--- Aim of the task ---
Show each line of the data below that contains the word "golpea", copying every such line in full. A match counts only if its letter case is the same.
= Beginning of Section =
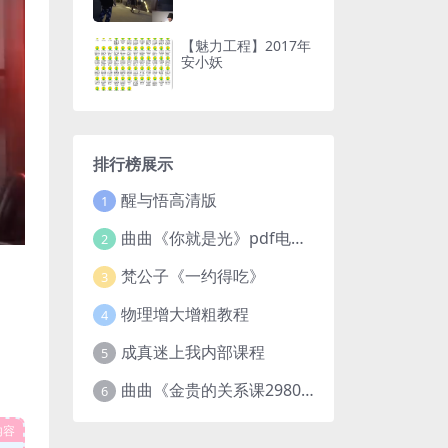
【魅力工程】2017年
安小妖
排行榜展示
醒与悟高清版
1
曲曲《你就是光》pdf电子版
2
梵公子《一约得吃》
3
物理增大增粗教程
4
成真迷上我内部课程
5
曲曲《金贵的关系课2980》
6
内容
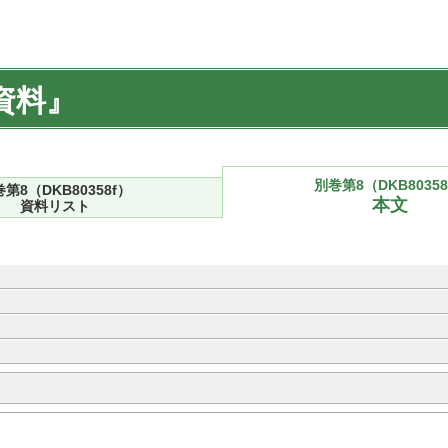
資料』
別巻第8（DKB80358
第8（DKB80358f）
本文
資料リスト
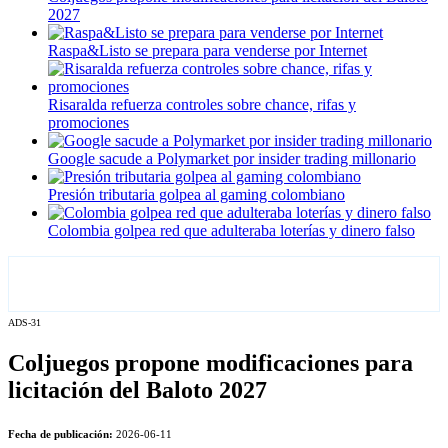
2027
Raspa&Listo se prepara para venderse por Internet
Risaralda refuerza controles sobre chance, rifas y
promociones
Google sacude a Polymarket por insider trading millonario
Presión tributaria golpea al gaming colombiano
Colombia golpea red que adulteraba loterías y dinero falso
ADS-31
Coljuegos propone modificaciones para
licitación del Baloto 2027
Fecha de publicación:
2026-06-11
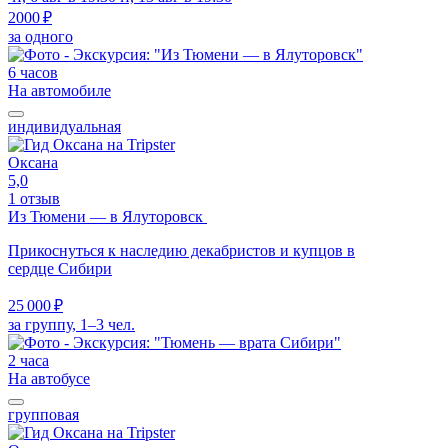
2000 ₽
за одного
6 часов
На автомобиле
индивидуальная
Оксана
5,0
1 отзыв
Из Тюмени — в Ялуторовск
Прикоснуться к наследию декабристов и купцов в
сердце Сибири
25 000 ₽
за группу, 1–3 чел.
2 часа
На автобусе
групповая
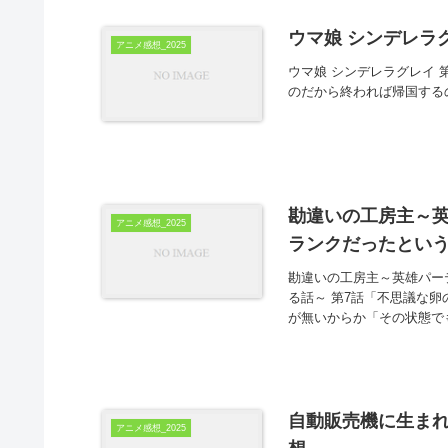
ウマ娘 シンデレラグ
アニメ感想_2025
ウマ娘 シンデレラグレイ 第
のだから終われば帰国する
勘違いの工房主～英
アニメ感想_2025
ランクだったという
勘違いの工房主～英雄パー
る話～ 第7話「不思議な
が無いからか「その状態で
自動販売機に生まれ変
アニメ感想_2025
= End of Section =
--- Answer box ---
Presión tributaria golpea al gaming colombiano
Colombia golpea red que adulteraba loterías y dinero falso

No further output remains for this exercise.